The result has been a trend toward multi-faceted applications that cover the gamut. Microsoft has it with OneCare, and its competitors have also gone that route.

Symantec’s Norton 360 and McAfee’s Total Protection are all-in-one solutions to cover all of the aspects of computer protection.

This year has seen some nasty new trends in viruses, such as the one that held computers hostage unless the victim ponied up $300.

The Windows platform remains far and away the largest target for such attacks, with more than 20,000 viruses discovered in 2005.

Apple has been skewering the PC for this vulnerability mercilessly in television ads.
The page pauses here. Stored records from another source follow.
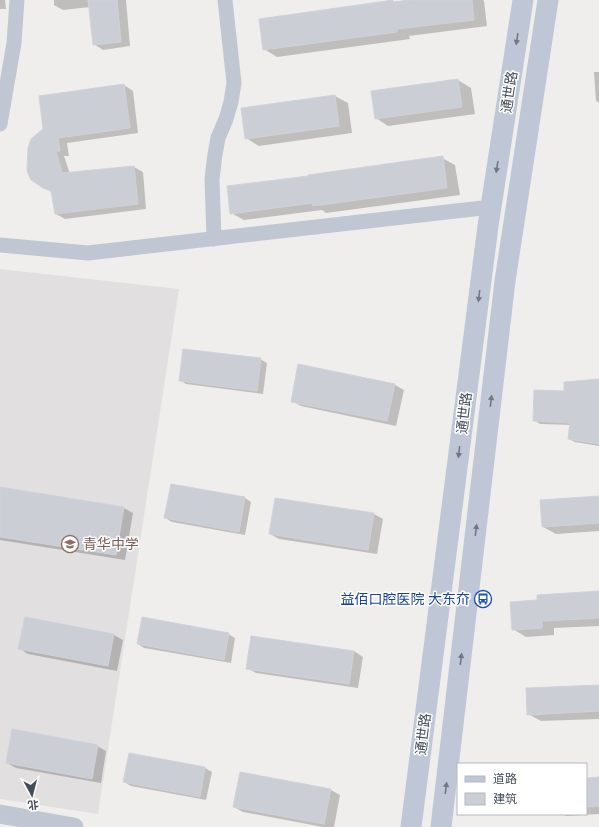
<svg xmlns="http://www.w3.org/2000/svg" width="599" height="827" viewBox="0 0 599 827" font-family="'Space Grotesk','Noto Sans SC',sans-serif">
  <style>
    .education { fill: #e1dfdf }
    .shadow { fill: #0003 }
    .building { fill: #ccced5; stroke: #d1d2d9 }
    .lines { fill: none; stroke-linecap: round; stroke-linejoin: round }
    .minor { stroke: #c0c7d3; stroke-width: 15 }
    .tertiary { stroke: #c0c7d3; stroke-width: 19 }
    .secondary { stroke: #bfc7d7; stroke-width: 21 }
    .oneway { fill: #707886 }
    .labels { text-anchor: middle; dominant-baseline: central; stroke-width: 3; stroke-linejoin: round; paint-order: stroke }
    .street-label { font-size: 14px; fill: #454d5b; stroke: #fff }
    .education-label { font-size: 14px; fill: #785e54; stroke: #fff; text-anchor: start }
    .transit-label { font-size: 14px; fill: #164399; stroke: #fff; text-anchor: end }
  </style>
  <rect width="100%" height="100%" fill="#f0eeed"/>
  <path class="education" d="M 0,269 L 179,289 L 98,814 L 0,799 Z"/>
  <g class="shadow">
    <path d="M 0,0 L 5,0 L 6,9 L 0,9 Z"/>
    <path d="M 54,0 L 126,0 L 130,46 L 103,50 L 94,44 L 90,7 L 63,10 L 54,5 Z"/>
    <path d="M 417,0 L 483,0 L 484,1 L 487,26 L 409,36 L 410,39 L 277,57 L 264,49 L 393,2 L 395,3 Z"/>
    <path d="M 594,72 L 599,72 L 599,102 L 596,101 Z"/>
    <path d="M 458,80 L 471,88 L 475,114 L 388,126 L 376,118 L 372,92 Z"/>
    <path d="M 124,85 L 133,91 L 138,133 L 67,143 L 69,156 L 64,156 L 70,174 L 134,167 L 143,172 L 146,209 L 65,219 L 56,214 L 52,192 L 44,187 L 44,129 L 40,97 Z"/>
    <path d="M 335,96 L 348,103 L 352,133 L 259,146 L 246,138 Z"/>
    <path d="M 442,158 L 455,165 L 460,195 L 326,213 L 322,210 L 244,220 L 231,213 Z"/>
    <path d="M 260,359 L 267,363 L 263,394 L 186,384 L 180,380 Z"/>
    <path d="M 299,365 L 395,385 L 404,390 L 396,426 L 301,406 L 292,401 Z"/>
    <path d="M 599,380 L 599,446 L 575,442 L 569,439 L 571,425 L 540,424 L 534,420 L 566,392 Z"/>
    <path d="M 0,488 L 124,508 L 133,513 L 125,560 L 0,540 Z"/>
    <path d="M 599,497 L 599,531 L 556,534 L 543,527 Z"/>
    <path d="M 245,498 L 251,502 L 245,535 L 172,522 L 165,518 Z"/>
    <path d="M 276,499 L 374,514 L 383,519 L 377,554 L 279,539 L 270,534 Z"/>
    <path d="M 599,592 L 599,626 L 554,628 L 554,635 L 526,637 L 513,629 L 538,601 Z"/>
    <path d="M 228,634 L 235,638 L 231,663 L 144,648 L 138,644 Z"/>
    <path d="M 114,635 L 123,640 L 117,671 L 28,654 L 20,649 Z"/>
    <path d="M 354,651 L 363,657 L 358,688 L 256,673 L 247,668 Z"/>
    <path d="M 599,686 L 599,719 L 541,721 L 528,714 Z"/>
    <path d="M 97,746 L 106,751 L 101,783 L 16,768 L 7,763 Z"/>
    <path d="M 129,754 L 205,768 L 212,772 L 206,800 L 131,786 L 124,782 Z"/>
    <path d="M 599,778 L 599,814 L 566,816 L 562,814 L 586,814 L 586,779 Z"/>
    <path d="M 331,790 L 340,795 L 334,827 L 323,827 L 243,812 L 234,807 Z"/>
  </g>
  <g class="building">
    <path d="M 88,0 L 117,0 L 121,42 L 93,45 Z"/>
    <path d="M 393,0 L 393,2 L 409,0 L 472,0 L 474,20 L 397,29 L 397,32 L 263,50 L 259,19 Z"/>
    <path d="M 458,79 L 462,107 L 375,119 L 371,91 Z"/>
    <path d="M 124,84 L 130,128 L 58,138 L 60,151 L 56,151 L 62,173 L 134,166 L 138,204 L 55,214 L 51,191 L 43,188 L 31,180 L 27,171 L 28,148 L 31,139 L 43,129 L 39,96 Z"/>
    <path d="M 335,95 L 339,126 L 245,139 L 241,108 Z"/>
    <path d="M 443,156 L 447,188 L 313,206 L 312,203 L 230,214 L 227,186 L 308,176 L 308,175 Z"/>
    <path d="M 183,349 L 261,358 L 257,391 L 179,381 Z"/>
    <path d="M 298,364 L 395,384 L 387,421 L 291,402 Z"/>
    <path d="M 599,379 L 599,444 L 568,439 L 570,423 L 533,421 L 534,390 L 564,391 L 564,382 Z"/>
    <path d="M 171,484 L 245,497 L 239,532 L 164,518 Z"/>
    <path d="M 0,487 L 124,507 L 116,555 L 0,537 Z"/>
    <path d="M 599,496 L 599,523 L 542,527 L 540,500 Z"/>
    <path d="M 275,498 L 374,513 L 368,550 L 269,534 Z"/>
    <path d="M 599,591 L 599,618 L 542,621 L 542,628 L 512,630 L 510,602 L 537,600 L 537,595 Z"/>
    <path d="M 25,617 L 114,634 L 108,666 L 18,649 Z"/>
    <path d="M 142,617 L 229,633 L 224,660 L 137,644 Z"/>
    <path d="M 251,636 L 354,651 L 349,684 L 246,669 Z"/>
    <path d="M 599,685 L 599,711 L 527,715 L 526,688 Z"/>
    <path d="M 12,729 L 98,745 L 92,779 L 6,763 Z"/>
    <path d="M 129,753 L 205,767 L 200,797 L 123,782 Z"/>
    <path d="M 240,772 L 331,789 L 324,824 L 233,807 Z"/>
    <path d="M 599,777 L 599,806 L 586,807 L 586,778 Z"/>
  </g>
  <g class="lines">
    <g class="minor">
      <path d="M 0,124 L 14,43 L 17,0"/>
      <path d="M 214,239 L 212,179 L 215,154 L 218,138 L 226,119 L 231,102 L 234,83 L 225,0"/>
      <path d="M 0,245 L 88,253 L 491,207"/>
    </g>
    <path class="tertiary" d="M 0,814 L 74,827"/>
    <g class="secondary">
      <path d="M 411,827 L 488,226 L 523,0"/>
      <path d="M 441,827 L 505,281 L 548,0"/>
    </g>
  </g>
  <defs><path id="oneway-solid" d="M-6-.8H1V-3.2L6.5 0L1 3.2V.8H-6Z"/></defs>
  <g class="oneway">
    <use href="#oneway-solid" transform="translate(517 39) rotate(99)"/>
    <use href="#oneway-solid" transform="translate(497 167) rotate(99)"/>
    <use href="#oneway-solid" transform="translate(479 296) rotate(97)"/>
    <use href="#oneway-solid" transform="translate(491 401) rotate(-83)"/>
    <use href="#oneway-solid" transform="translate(459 452) rotate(97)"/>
    <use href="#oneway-solid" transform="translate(476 530) rotate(-83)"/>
    <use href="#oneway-solid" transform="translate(461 659) rotate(-83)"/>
    <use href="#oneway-solid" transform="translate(446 788) rotate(-83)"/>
  </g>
  <defs>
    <g id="school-ring" transform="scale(0.9)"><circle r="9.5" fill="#fff" stroke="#8d6e63" stroke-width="1.5"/><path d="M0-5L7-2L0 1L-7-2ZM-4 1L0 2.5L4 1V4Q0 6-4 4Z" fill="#8d6e63"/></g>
    <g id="bus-ring" transform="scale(0.9)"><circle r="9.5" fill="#fff" stroke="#1a4fb4" stroke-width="1.5"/><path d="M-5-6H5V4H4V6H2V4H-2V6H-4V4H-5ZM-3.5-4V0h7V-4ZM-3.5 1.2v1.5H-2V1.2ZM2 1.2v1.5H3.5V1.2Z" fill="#1a4fb4"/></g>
  </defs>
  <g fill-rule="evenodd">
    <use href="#school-ring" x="70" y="544"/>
    <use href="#bus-ring" x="483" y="599"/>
  </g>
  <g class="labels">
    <g class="street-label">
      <text transform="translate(509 92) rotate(-81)">通世路</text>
      <text transform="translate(464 413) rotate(-83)">通世路</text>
      <text transform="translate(423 734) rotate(-83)">通世路</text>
    </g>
    <g class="education-label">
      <text x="83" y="544">青华中学</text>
    </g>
    <g class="transit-label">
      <text x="470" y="599">益佰口腔医院 大东夼</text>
    </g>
  </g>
  <rect x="457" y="763" width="130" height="52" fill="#ffffff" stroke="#b5b8bd"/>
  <rect x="465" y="776" width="20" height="6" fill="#bfc7d7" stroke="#b5b8bd"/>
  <text x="493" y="783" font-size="12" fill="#454d5b">道路</text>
  <rect x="465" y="793" width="20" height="12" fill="#ccced5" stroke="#b5b8bd"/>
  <text x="493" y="803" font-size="12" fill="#454d5b">建筑</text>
  <g transform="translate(32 795) rotate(173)" stroke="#ffffff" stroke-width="3" paint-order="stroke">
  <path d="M0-3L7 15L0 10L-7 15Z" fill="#454d5b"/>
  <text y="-6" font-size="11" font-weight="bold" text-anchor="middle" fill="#454d5b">北</text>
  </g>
</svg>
Macintosh attacks are growing as the platform gains new life.

Linux isn’t immune, either, although the frequency of Linux attacks remains miniscule, as Linux is primarily a server-side operating system, not a client for the masses.

Spyware, Trojans, backdoors and keyloggers are all familiar to the security-conscious, but 2005 introduced a new word to our vocabulary: the rootkit .

Rootkits hide deep within the internals of the operating system and are often difficult to find. They don’t do any damage in and of themselves, but they do open the system to attack by another piece of software.

They unlock the door to let thieves in, so to speak.

The problem has become so bad that the multiple competitors in the antivirus market have teamed up to fight spyware, while still competing.

Despite all of the products on the market, security applications are only as good as the people who use them. One antivirus company discovered that an awful lot of users weren’t bothering to keep their software up-to-date. At some point, responsibility does fall to the user.

In the end, will all this be moot? Will all this stuff become obsolete?

Microsoft, and CEO Steve Ballmer in particular, have promised that Windows Vista, the long-delayed replacement operating system for Windows XP, will put an end to viruses, spyware and malware.

The User Access Control, or UAC, in Vista will provide a layer of security to stop unknown applications from writing to the disk.

Beta testers found it annoying and obnoxious and ended up disabling it, thereby rendering it pointless.

So it remains to be seen if Vista will be the solution, however temporary, to our spyware and virus problems.